-- EXERCISE TEXT --

----------

About June 1 Camp Clay was established opposite Newport, Ky., on the Ohio shore, near Cincinnati. In this camp the First Regiment Kentucky infantry, under Col. J. V. Guthrie, was mustered into the United States service June 4, 1861, by Major H. Burbank, and the Second regiment Kentucky Infantry, under Col. W. E. Woodruff, was also mustered into service by the same officer in this camp on June 13.
On Monday morning, July 1, 1861, six companies of Col. Lovell H. Rousseau’s Louisville Legion went into camp opposite Louisville, on the Indiana shore, two miles below Jeffersonville, at the mouth of Silver Creek, known in antebellum days as Governor Point, and owned by William Patterson, Esq. It was known during the war as the famous Camp Joe Holt. These six companies had crossed over the river that day were the first troops to cross the Ohio river at the beginning of the war and were as follows: Capt. John L. Treanor, 50 men; Capt. Lafayette P. Lovett, 80 men; Capt. Alexander B. Ferguson, 34 men; Capt. John D. Brent, 60 men; Capt. William Mangan, 50 men; Capt. J. Ephraim Van Zandt, 60 men, making in all 334 men. It was not long after this that other companies began coming in from Louisville and various parts of Kentucky. Capt. Harvey M. Buckley came down from Henry county with a company of stalwart Kentuckians, and he being a young man of Herculean form and of commanding presence and courage, Rousseau at once selected him as his Lieutenant-Colonel, and Capt. Wm. W. Berry, also a man of commanding statue, military bearing and dauntless bravery, came into camp with a fine body of 100 men from Louisville, the Monroe Guards, and was promoted to the rank of Major.
The respective ages of these officers were as follows: Rousseau, 43; Buckly, 37, and Berry, 25. The two latter succeeded to the colonelcy of the regiment, and did their duty well, fearlessly and nobly, and on more than one occasion were recommended in the reports of the department commanders for higher promotion. As there were many members of the old Louisville Legion of Mexican war fame connected with col. Rousseau’s regiment, he yielded to importunities and named his battalion the Louisville Legion, and in doing so he felt confident that the new Legion, judging from their appearance and soldierly bearing, would emulate the old Legion in deeds of gallantry and daring in the war for constitutional liberty, which they did, and received great praise in the reports of the department commanders.
The first day the Louisville Legion went into camp the rendezvous was without a name, but on the next day, Tuesday, July 2, Capt. John L. Treanor, while standing on the shore of the Ohio river, near the water’s edge, not far form his company quarters, apparently in a contemplative mood, he picked up a short, narrow strip of pine board and a small bit of charcoal, that drifted at his feet, and wrote in a plain, bold hand the ever memorable inscription, "Camp Joe Holt." Then looking around for a good location for a sign-post, he finally discovered some trees by the roadside, and after surveying their dimensions and the immediate locality he concluded that it was a very suitable place for the sign-board, and selecting the most favorable to him, he stood on tip-toe, and reaching as high as he possibly could, nailed it fast to the tree with a few rusty nails that pierced the board when found, using a rock for a hammer. It was in full view from the entrance to the camp and quite attractive to the visitors who come in every day. The camp was named in honor of the late Judge Joseph Holt, a chivalrous Kentuckian, and a devoted friend to the Union, until his death, which occurred in Washington, August 1, 1894.

----------

-- EXTRACTED ENTRIES --
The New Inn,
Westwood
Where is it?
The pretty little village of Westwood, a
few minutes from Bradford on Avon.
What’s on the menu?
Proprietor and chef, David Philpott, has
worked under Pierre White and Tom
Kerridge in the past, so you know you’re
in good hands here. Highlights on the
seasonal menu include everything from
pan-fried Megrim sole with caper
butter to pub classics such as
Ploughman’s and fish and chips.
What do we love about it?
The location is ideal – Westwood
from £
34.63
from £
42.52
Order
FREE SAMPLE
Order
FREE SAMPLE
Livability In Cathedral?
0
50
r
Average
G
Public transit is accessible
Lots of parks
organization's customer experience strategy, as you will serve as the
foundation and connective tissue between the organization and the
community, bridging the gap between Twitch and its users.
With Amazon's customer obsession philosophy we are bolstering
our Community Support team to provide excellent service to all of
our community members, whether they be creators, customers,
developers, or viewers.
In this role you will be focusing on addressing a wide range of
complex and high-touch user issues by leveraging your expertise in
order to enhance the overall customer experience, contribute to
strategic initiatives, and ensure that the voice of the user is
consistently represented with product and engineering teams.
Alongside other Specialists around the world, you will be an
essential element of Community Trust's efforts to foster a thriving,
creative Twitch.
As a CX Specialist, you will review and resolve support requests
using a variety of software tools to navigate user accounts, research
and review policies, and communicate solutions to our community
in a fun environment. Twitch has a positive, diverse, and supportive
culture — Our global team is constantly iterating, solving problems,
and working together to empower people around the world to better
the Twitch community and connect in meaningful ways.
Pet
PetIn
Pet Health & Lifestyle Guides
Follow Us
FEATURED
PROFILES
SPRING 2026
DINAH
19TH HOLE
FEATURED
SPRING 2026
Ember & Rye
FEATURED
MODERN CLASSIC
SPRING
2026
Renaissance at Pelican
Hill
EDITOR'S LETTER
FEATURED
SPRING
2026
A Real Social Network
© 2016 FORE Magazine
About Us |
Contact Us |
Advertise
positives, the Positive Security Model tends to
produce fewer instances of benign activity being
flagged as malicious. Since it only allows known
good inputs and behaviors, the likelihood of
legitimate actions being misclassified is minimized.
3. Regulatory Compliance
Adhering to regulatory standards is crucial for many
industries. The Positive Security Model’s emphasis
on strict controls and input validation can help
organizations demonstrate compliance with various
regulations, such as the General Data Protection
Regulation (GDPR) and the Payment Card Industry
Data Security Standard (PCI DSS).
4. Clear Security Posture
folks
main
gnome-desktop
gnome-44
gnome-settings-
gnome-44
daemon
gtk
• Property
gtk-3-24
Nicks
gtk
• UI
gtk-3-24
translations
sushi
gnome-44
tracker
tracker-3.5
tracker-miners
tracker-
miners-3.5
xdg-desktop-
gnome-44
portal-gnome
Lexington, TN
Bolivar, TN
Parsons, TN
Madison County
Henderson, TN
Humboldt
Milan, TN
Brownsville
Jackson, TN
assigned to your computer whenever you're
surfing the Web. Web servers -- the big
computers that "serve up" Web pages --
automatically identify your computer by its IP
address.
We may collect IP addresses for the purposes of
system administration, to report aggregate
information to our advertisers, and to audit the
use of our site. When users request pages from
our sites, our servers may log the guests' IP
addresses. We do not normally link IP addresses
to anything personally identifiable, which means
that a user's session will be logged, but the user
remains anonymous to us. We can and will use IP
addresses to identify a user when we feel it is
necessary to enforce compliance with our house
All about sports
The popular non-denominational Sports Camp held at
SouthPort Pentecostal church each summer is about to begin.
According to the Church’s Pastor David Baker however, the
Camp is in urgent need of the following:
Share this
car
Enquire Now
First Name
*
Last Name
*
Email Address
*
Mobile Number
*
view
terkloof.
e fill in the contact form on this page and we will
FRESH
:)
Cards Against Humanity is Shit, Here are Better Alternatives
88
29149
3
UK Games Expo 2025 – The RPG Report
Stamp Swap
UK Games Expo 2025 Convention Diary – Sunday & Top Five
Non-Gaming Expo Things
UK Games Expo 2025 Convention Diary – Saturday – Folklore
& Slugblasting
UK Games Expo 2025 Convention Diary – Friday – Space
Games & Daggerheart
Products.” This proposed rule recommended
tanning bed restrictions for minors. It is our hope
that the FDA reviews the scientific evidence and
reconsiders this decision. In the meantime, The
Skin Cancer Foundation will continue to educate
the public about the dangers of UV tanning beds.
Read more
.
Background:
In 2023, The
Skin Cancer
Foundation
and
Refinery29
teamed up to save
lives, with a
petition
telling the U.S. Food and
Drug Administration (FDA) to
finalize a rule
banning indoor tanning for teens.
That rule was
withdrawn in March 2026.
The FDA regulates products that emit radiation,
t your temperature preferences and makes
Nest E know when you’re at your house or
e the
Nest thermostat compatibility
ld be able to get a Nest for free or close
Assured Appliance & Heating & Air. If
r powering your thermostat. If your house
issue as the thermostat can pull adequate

----------

-- INSTRUCTIONS TO FOLLOW --
Can you quote the Camp Joe Holt text word for word, starting at "About June 1" and ending at "on June 13."?

-- FINAL ANSWER --
About June 1 Camp Clay was established opposite Newport, Ky., on the Ohio shore, near Cincinnati. In this camp the First Regiment Kentucky infantry, under Col. J. V. Guthrie, was mustered into the United States service June 4, 1861, by Major H. Burbank, and the Second regiment Kentucky Infantry, under Col. W. E. Woodruff, was also mustered into service by the same officer in this camp on June 13.